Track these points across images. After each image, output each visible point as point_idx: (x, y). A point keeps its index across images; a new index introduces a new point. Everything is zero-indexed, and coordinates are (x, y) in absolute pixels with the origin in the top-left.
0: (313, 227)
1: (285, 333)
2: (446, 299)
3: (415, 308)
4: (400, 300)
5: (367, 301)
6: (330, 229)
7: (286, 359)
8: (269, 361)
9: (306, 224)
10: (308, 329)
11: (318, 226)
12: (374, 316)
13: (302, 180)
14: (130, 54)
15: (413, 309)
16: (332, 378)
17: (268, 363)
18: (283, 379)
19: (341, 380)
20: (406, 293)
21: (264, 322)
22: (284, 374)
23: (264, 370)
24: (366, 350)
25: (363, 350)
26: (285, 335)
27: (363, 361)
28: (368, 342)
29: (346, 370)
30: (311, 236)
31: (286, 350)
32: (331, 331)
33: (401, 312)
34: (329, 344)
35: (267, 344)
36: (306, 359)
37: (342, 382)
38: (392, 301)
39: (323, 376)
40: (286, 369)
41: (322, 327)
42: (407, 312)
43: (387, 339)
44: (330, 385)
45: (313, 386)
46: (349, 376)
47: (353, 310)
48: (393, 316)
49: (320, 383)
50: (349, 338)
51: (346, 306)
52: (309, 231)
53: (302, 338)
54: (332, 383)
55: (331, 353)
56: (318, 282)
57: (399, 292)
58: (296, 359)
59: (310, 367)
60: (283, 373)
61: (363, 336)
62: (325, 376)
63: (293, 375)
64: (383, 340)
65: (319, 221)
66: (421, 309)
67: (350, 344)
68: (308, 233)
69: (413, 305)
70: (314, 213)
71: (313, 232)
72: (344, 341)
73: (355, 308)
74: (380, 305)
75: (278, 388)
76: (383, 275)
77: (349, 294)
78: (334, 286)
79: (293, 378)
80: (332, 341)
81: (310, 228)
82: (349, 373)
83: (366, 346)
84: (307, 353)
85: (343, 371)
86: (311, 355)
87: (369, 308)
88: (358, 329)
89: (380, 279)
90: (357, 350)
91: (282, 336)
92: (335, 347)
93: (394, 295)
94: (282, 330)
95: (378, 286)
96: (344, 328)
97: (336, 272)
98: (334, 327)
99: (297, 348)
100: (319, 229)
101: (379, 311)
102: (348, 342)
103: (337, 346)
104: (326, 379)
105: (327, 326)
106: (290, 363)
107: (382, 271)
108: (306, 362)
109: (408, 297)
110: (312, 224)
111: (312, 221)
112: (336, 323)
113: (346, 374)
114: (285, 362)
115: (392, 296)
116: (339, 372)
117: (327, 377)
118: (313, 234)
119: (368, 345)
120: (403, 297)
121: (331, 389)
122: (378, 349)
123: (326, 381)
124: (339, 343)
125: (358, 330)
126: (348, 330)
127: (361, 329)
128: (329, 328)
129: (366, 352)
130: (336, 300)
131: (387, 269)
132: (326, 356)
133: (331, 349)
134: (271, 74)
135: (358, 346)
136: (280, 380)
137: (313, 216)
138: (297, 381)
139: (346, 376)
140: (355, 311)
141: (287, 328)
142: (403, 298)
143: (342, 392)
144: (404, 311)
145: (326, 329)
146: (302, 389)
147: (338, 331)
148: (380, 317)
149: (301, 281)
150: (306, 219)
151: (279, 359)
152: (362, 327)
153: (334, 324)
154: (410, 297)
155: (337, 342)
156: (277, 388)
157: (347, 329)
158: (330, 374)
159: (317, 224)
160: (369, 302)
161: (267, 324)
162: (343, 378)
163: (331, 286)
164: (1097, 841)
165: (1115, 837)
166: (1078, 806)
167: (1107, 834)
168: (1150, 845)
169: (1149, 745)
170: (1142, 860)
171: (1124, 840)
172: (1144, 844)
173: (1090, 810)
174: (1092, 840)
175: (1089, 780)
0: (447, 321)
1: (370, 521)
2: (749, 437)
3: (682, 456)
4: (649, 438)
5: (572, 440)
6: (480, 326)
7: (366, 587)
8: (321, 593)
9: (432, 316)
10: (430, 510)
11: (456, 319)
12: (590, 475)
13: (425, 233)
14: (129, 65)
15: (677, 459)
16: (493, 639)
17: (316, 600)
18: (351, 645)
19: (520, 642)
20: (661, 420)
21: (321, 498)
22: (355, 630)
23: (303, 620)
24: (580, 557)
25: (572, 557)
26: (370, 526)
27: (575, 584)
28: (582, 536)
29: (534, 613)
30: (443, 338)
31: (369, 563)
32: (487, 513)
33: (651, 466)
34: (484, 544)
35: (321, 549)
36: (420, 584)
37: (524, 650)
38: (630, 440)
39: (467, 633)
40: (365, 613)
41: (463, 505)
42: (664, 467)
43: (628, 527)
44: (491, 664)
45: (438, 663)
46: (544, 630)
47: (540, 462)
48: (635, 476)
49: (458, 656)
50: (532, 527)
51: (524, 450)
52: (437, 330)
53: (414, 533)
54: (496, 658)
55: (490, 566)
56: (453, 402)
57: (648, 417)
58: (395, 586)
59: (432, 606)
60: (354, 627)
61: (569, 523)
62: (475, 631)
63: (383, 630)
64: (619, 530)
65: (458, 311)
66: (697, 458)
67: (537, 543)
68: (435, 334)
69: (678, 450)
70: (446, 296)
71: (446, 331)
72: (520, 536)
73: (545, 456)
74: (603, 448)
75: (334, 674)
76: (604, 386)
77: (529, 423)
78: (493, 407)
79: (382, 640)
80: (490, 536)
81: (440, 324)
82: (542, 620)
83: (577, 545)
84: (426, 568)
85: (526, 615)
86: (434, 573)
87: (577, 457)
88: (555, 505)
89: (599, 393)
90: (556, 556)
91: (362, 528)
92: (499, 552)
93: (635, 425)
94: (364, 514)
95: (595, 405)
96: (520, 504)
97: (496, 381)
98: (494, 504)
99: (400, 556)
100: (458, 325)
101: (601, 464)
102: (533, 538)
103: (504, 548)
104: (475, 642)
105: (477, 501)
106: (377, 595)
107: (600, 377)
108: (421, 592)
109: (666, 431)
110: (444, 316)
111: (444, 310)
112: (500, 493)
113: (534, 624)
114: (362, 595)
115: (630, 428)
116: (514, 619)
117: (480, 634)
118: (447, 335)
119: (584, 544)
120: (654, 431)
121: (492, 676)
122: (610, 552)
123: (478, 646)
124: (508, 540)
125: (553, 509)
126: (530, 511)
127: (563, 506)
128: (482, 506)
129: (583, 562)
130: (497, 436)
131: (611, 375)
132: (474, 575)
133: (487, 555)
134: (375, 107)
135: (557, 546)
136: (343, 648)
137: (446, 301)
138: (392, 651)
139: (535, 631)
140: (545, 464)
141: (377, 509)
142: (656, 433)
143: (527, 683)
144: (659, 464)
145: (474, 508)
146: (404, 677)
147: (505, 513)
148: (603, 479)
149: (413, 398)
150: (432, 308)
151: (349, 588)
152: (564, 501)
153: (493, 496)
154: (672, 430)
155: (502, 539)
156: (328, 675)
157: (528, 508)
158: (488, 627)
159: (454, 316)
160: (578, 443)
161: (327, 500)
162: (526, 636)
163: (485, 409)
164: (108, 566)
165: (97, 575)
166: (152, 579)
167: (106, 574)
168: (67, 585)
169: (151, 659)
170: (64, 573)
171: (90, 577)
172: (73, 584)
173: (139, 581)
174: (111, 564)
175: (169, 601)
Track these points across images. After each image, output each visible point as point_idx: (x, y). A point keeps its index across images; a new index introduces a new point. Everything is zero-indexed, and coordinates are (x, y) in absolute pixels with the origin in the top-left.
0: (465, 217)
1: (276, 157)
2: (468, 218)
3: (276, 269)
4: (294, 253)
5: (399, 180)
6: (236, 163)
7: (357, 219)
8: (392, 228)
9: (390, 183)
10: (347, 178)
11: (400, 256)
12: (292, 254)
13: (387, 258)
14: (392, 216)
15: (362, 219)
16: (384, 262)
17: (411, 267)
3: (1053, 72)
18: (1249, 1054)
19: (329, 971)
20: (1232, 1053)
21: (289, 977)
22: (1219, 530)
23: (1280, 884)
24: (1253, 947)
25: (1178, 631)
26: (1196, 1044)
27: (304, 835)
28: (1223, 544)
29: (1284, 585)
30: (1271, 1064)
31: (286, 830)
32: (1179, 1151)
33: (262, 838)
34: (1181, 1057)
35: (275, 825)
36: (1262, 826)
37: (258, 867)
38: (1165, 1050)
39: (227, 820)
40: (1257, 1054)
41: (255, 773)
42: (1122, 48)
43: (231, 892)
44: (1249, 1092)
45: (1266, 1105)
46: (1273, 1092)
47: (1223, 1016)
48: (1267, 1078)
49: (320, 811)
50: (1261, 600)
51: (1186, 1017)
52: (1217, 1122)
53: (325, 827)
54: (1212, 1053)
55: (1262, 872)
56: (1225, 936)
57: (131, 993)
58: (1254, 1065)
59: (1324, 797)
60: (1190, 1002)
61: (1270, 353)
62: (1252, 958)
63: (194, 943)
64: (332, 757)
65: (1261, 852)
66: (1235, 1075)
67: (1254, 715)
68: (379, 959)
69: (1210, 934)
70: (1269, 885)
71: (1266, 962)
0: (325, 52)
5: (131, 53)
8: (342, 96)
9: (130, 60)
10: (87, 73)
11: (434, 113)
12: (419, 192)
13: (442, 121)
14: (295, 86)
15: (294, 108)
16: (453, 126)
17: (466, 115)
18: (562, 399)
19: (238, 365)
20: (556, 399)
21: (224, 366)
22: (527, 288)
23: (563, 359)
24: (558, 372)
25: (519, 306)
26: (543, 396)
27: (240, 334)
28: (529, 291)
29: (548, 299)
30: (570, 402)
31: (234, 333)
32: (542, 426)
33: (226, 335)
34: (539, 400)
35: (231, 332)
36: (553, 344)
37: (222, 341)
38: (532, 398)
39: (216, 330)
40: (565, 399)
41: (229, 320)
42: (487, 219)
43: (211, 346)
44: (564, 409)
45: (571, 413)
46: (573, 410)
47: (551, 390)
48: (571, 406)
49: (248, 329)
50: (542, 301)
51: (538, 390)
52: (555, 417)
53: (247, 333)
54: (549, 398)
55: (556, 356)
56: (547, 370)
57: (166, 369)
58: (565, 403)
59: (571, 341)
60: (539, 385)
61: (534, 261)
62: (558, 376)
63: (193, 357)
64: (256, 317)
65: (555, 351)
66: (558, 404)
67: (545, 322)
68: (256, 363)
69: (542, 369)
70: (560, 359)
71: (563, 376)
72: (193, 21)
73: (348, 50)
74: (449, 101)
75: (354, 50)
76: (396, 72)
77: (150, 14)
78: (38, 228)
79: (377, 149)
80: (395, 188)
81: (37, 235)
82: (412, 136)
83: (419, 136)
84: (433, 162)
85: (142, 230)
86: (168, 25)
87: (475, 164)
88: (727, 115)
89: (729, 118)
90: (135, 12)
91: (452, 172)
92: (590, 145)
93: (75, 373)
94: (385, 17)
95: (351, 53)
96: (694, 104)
################
**YOUR GOAL**
Repeat exactly the lines above from the one with "19: (341, 380)" up to and including the one with "79: (293, 378)". No other line belongs in the reply.

**ANSWER SECTION**
19: (341, 380)
20: (406, 293)
21: (264, 322)
22: (284, 374)
23: (264, 370)
24: (366, 350)
25: (363, 350)
26: (285, 335)
27: (363, 361)
28: (368, 342)
29: (346, 370)
30: (311, 236)
31: (286, 350)
32: (331, 331)
33: (401, 312)
34: (329, 344)
35: (267, 344)
36: (306, 359)
37: (342, 382)
38: (392, 301)
39: (323, 376)
40: (286, 369)
41: (322, 327)
42: (407, 312)
43: (387, 339)
44: (330, 385)
45: (313, 386)
46: (349, 376)
47: (353, 310)
48: (393, 316)
49: (320, 383)
50: (349, 338)
51: (346, 306)
52: (309, 231)
53: (302, 338)
54: (332, 383)
55: (331, 353)
56: (318, 282)
57: (399, 292)
58: (296, 359)
59: (310, 367)
60: (283, 373)
61: (363, 336)
62: (325, 376)
63: (293, 375)
64: (383, 340)
65: (319, 221)
66: (421, 309)
67: (350, 344)
68: (308, 233)
69: (413, 305)
70: (314, 213)
71: (313, 232)
72: (344, 341)
73: (355, 308)
74: (380, 305)
75: (278, 388)
76: (383, 275)
77: (349, 294)
78: (334, 286)
79: (293, 378)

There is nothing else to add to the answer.